BRIEF: Return the lines below exactly, from the first line to the line that contains "right eye: (170, 108)". Leave out pictures.

DATA FOR PROCESSING:
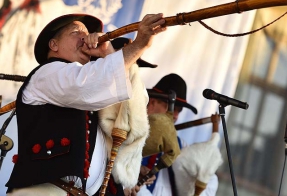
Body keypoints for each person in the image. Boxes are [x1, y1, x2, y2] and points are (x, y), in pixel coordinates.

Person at [5, 12, 166, 196]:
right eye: (76, 32)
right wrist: (138, 44)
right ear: (53, 44)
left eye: (87, 33)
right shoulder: (47, 74)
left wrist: (107, 53)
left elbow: (132, 115)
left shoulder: (93, 84)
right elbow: (86, 84)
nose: (85, 38)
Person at [136, 73, 220, 196]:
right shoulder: (130, 134)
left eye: (178, 111)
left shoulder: (180, 146)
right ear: (152, 103)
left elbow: (210, 181)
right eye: (170, 108)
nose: (175, 116)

RESULT OF THIS TASK:
Body keypoints for each person in the image. Boxes are [x1, y1, x2, y2] and points are (x, y), in pixel coordinates.

Person at [5, 12, 166, 196]:
right eye: (76, 32)
right wrist: (138, 44)
right ear: (53, 44)
left eye: (87, 33)
right shoulder: (47, 74)
left wrist: (107, 53)
left elbow: (132, 115)
left shoulder: (93, 84)
right elbow: (86, 84)
nose: (85, 38)
Person at [136, 73, 220, 196]:
right shoulder: (130, 134)
left eye: (178, 111)
left shoulder: (180, 146)
right ear: (152, 103)
left elbow: (210, 181)
right eye: (170, 108)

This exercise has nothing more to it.